Those who believe that God wrote the Christ-centered Bible read it. We believe it, we obey it, albeit imperfectly, and we do so rightly, with Christ in view.

The church that believes that God wrote the Christ-centered Bible will be a church that places great emphasis on the public reading of Scripture, on faithful teaching/preaching drawn from and guided by the text and focused on Christ and the gospel and a church committed to faithful obedience regarding worship, missions, evangelism and service.

God-Father, Son & Holy Spirit
Our church believes in one God, one in essence and one in divine attributes. This God is a personal being, not a force of energy. He is eternal, creator, all-powerful, all-knowing, everywhere-present at all times, all-loving (all-good), all-wise. Within this undivided oneness there is a distinction between three persons-God the Father, God the Son and God the Holy Spirit. Each person is fully God, possessing all of the divine attributes mentioned above, and yet distinct in their relationships to each other and to mankind.

God the Father, while father-ly toward all who are created in His image, is only Father to those who believe in Jesus by grace through faith.

God the Son, eternally begotten, became a man in the person of Jesus Christ. Christ, the God-man, fully God and fully man, has obeyed the Law perfectly in our place and has suffered the punishment required by the Law for sin in our place. He offers salvation to those who repent and believe so that He might reconcile them to God and that they might be free from wrath when He returns to judge the world.

God the Spirit, fully God and thus a person as well, not a force or energy, the Spirit who eternally proceeds from the Father and the Son and who inspired the apostles to write the Scriptures, convicts men of sin, righteousness and judgment. He convinces us that we are sinners without Christ, that Christ is the righteousness we need, that Satan has been judged and Christ is King, and that without Him we face eternal judgment.

In so convincing us, it is the Spirit who calls God’s people to salvation in Jesus, regenerates our hearts for repentance and faith, baptizes us with Himself and so indwells us and seals us, guaranteeing our salvation until Jesus returns.

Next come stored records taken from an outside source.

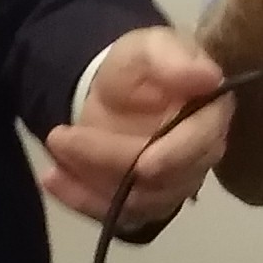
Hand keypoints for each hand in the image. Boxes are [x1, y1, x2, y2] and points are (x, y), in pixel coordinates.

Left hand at [41, 25, 234, 228]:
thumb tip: (209, 76)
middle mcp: (198, 157)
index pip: (202, 143)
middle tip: (60, 137)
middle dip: (108, 161)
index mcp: (209, 115)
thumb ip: (173, 59)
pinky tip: (53, 178)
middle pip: (162, 178)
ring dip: (89, 179)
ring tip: (54, 146)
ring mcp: (172, 185)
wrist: (115, 92)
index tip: (144, 164)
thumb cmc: (140, 67)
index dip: (176, 156)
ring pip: (136, 200)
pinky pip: (115, 214)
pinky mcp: (143, 204)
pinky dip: (80, 198)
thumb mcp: (149, 48)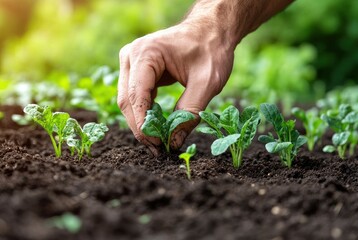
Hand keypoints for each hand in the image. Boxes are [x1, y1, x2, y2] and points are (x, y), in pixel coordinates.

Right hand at [117, 22, 234, 151]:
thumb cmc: (211, 50)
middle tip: (158, 149)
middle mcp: (132, 56)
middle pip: (127, 101)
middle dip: (141, 128)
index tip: (157, 144)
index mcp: (146, 53)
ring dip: (142, 124)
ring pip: (129, 102)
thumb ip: (190, 113)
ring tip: (159, 143)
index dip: (144, 123)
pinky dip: (146, 114)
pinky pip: (137, 98)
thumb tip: (173, 143)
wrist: (212, 31)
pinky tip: (158, 128)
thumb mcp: (207, 83)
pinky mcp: (138, 71)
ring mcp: (132, 63)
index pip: (136, 95)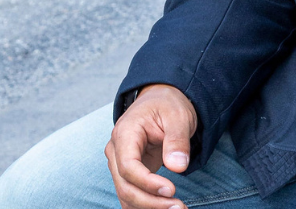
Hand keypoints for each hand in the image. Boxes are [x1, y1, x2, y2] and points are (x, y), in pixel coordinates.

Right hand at [105, 84, 197, 208]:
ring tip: (177, 208)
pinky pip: (132, 193)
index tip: (171, 190)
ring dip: (149, 207)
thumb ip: (177, 140)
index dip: (147, 183)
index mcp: (125, 133)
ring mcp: (119, 162)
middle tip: (178, 207)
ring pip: (126, 194)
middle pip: (125, 186)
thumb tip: (178, 167)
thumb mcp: (178, 116)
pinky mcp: (128, 172)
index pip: (128, 167)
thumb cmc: (168, 104)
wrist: (161, 98)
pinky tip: (163, 207)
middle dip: (150, 202)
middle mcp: (116, 150)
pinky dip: (146, 204)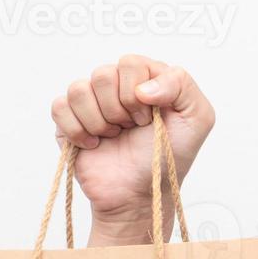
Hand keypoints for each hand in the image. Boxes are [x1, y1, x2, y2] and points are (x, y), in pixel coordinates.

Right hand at [50, 54, 215, 227]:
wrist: (140, 195)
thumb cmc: (169, 157)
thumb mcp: (198, 118)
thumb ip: (182, 84)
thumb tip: (141, 87)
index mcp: (145, 78)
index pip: (131, 63)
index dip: (137, 93)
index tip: (149, 119)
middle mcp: (117, 86)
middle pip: (102, 74)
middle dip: (119, 110)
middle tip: (132, 129)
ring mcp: (91, 103)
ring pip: (79, 90)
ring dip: (99, 122)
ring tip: (114, 136)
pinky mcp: (68, 121)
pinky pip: (60, 107)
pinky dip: (77, 131)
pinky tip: (94, 144)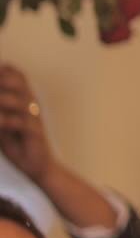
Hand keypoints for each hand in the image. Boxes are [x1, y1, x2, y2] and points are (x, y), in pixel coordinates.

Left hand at [0, 65, 52, 187]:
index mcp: (24, 98)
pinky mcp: (36, 133)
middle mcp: (31, 104)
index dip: (4, 71)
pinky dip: (7, 121)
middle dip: (2, 81)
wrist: (38, 166)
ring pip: (20, 100)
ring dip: (2, 100)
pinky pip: (22, 123)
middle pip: (19, 82)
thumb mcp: (2, 124)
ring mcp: (34, 118)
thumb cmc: (17, 144)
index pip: (17, 75)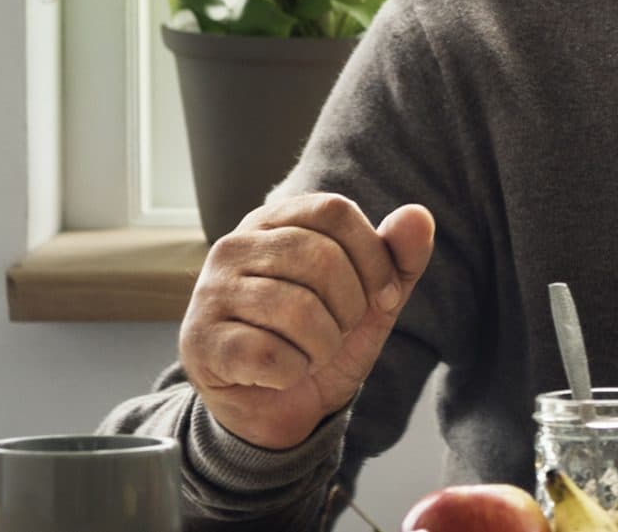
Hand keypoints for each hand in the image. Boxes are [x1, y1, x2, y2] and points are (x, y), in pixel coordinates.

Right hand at [178, 194, 433, 450]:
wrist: (279, 406)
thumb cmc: (323, 337)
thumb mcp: (373, 298)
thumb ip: (398, 258)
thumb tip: (418, 215)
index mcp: (276, 221)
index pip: (335, 211)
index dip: (374, 258)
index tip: (382, 297)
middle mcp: (234, 246)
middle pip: (320, 258)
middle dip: (350, 308)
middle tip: (338, 332)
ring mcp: (210, 292)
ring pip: (296, 308)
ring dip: (323, 345)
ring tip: (310, 353)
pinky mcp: (199, 341)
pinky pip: (268, 354)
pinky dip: (292, 372)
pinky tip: (279, 373)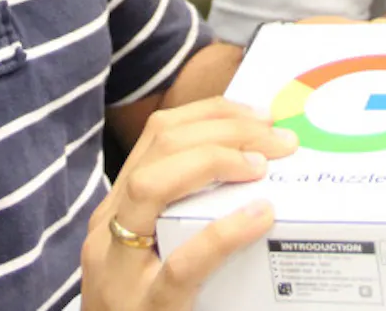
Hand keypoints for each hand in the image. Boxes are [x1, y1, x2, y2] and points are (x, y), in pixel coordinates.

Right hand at [82, 98, 298, 310]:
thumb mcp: (151, 254)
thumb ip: (182, 218)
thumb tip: (254, 176)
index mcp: (114, 211)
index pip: (158, 135)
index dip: (211, 113)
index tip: (259, 114)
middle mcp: (108, 232)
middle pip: (158, 150)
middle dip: (222, 129)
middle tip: (277, 139)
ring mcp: (120, 272)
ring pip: (151, 189)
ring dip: (214, 163)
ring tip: (263, 166)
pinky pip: (183, 264)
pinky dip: (224, 233)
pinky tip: (260, 217)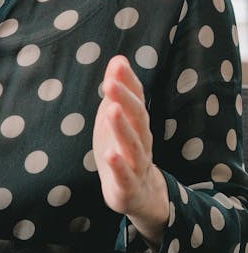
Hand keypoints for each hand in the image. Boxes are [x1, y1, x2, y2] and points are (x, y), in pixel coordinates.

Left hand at [92, 55, 168, 244]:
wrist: (139, 194)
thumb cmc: (124, 150)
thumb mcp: (117, 118)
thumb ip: (118, 91)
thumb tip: (118, 59)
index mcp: (138, 124)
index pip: (137, 100)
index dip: (129, 82)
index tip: (119, 64)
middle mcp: (142, 141)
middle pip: (137, 119)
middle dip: (125, 100)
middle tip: (110, 83)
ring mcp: (137, 164)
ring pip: (133, 145)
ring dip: (122, 127)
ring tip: (110, 111)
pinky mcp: (127, 186)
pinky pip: (125, 176)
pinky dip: (119, 166)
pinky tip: (110, 154)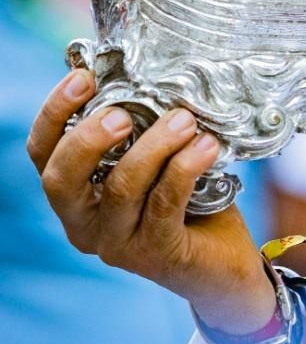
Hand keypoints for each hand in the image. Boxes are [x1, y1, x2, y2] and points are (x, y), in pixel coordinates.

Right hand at [28, 68, 276, 333]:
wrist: (223, 266)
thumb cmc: (189, 206)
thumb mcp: (158, 165)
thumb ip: (145, 133)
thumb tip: (157, 78)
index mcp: (75, 196)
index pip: (44, 154)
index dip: (55, 113)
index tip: (83, 77)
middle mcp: (84, 223)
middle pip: (61, 179)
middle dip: (88, 138)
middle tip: (122, 112)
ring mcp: (116, 244)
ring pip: (120, 188)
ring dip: (153, 147)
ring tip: (184, 120)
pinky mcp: (154, 254)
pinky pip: (163, 205)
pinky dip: (184, 169)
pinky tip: (206, 146)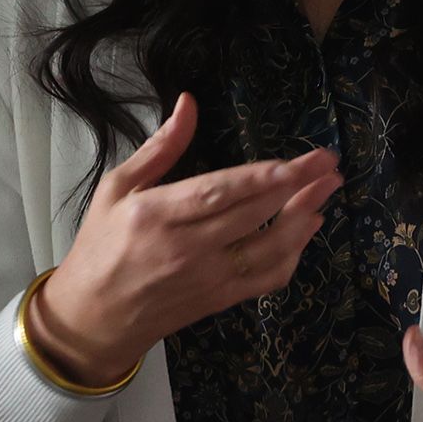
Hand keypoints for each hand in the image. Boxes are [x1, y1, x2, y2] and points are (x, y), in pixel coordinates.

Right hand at [27, 93, 341, 385]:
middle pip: (252, 215)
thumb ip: (160, 147)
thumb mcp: (117, 188)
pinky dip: (293, 254)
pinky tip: (307, 228)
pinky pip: (267, 279)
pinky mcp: (220, 299)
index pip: (218, 192)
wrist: (93, 318)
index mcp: (156, 214)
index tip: (298, 161)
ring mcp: (207, 278)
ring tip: (327, 190)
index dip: (261, 178)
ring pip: (268, 249)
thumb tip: (189, 102)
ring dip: (304, 218)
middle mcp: (185, 248)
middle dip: (297, 187)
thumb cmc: (102, 246)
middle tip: (329, 163)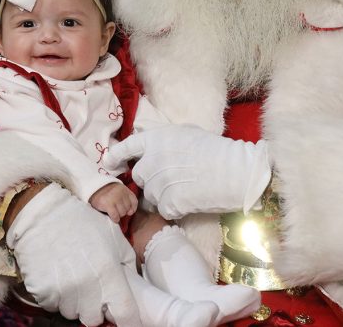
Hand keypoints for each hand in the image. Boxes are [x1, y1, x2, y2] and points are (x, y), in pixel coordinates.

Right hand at [6, 183, 141, 325]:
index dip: (129, 320)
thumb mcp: (113, 236)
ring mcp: (63, 292)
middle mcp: (87, 288)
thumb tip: (131, 283)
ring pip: (73, 313)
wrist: (42, 215)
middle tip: (91, 289)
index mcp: (109, 273)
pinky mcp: (43, 292)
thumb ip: (127, 262)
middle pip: (94, 319)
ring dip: (75, 302)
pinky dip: (56, 296)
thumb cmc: (82, 222)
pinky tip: (57, 275)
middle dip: (95, 308)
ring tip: (72, 277)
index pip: (125, 314)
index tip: (127, 320)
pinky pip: (53, 305)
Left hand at [103, 124, 270, 219]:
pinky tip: (189, 200)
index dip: (116, 156)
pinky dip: (174, 208)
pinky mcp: (168, 204)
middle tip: (171, 178)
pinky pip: (163, 209)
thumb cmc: (214, 148)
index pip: (126, 148)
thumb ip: (163, 140)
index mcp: (154, 140)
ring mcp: (158, 185)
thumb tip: (152, 146)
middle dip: (151, 178)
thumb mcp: (185, 133)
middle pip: (139, 176)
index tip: (108, 162)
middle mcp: (150, 162)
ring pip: (151, 195)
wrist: (234, 171)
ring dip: (163, 195)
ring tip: (185, 188)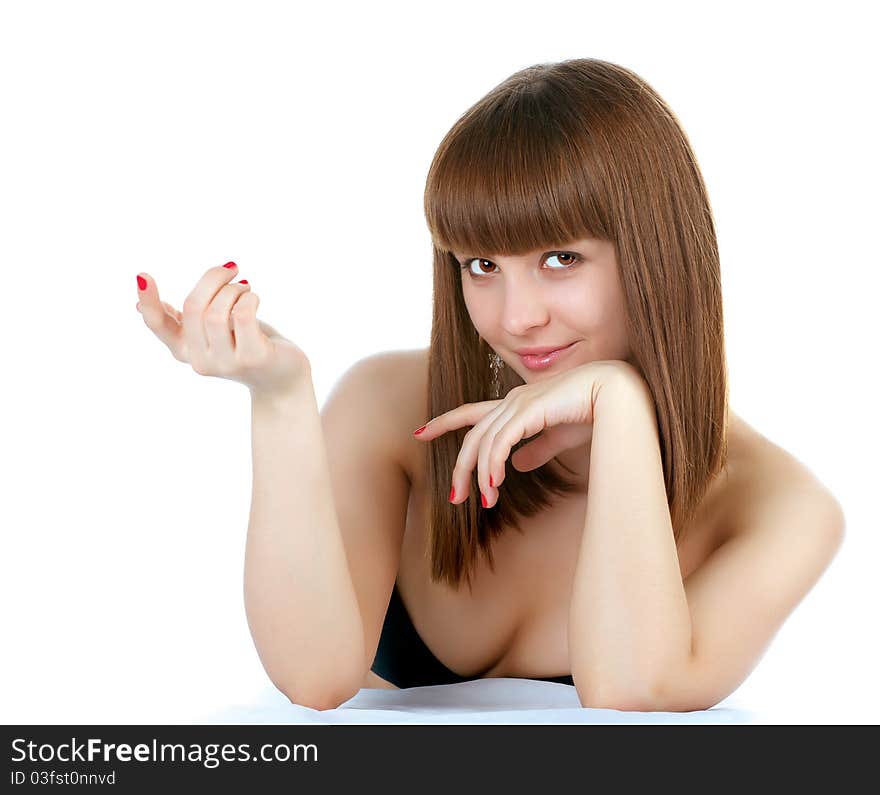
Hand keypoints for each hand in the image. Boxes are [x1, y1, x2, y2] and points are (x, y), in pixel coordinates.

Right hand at [135, 262, 310, 397]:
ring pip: (218, 311)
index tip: (143, 276)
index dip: (149, 301)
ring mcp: (226, 363)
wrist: (283, 380)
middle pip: (194, 306)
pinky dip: (249, 298)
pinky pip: (243, 315)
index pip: (158, 325)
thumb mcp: (212, 332)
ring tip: (246, 289)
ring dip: (234, 289)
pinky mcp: (252, 358)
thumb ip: (184, 320)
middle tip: (232, 268)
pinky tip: (254, 298)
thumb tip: (138, 307)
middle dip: (213, 278)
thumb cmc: (246, 345)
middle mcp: (200, 360)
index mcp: (184, 350)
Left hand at [412, 360, 640, 506]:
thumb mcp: (560, 437)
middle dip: (460, 467)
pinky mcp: (530, 409)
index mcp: (518, 406)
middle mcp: (513, 401)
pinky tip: (493, 485)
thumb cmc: (596, 411)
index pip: (471, 413)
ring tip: (484, 502)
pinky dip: (493, 465)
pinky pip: (501, 442)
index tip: (421, 433)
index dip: (445, 422)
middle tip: (455, 498)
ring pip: (484, 442)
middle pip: (473, 435)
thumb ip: (537, 450)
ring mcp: (520, 403)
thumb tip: (517, 467)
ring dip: (480, 475)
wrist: (620, 393)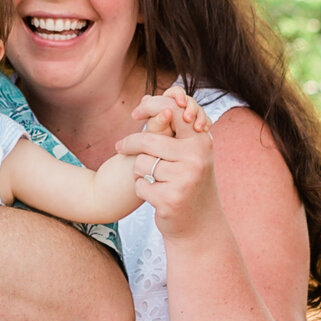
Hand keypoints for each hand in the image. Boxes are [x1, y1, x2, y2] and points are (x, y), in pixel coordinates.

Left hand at [119, 86, 218, 237]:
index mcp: (202, 141)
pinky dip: (142, 189)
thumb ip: (171, 127)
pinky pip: (140, 185)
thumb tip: (146, 96)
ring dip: (139, 171)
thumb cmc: (189, 181)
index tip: (135, 114)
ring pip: (141, 164)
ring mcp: (185, 179)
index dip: (150, 107)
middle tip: (119, 147)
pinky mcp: (170, 199)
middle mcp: (196, 158)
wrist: (200, 224)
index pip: (172, 111)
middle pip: (149, 140)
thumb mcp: (188, 152)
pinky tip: (155, 195)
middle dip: (130, 144)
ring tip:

He also empowers us for growth in holiness, missions, evangelism, worship and service in His kingdom.

Those who believe that God is eternal Creator and the sovereign ruler of all things will honor Him. We will worship Him, and we will submit to Him as Lord. We will respect Him as He has revealed Himself in the Word of God, the Bible, not as ‘the man upstairs’ or our ‘daddy’ or some sort of cosmic boyfriend but as Father, worthy of our respect and obedience, as Son and Savior without whom no one can know the Father and as Holy Spirit who works salvation in us and produces holiness in us.

One God in three persons working all things for the glory of God in the face of Jesus Christ through the salvation of His people.

The church who believes these things about God will do likewise, lest God come and remove them from existence. Many churches have forsaken their first love, Christ, like the church of Ephesus in the book of Revelation. Many churches have become lukewarm like the church of Laodicea, so disgusting to the Lord that He longed to vomit them from His mouth. God forbid that such a judgment should ever be leveled against Reddicks Grove.

If we find at the end of the day that much of what we say we believe is inconsistent with our actions as a body, what do we do? We do what God has been calling Christians to do for ages. We repent. We do the things we did before. We labor and persevere in the truth of the Scriptures, we fend off error and false teachers and those who do evil and yet claim to be believers. We endure and do not grow weary. We pursue holiness without which we will not see God. And we commit ourselves to mission, to going into all the world making disciples, baptizing them and teaching them to obey, trusting that Christ will always be with us.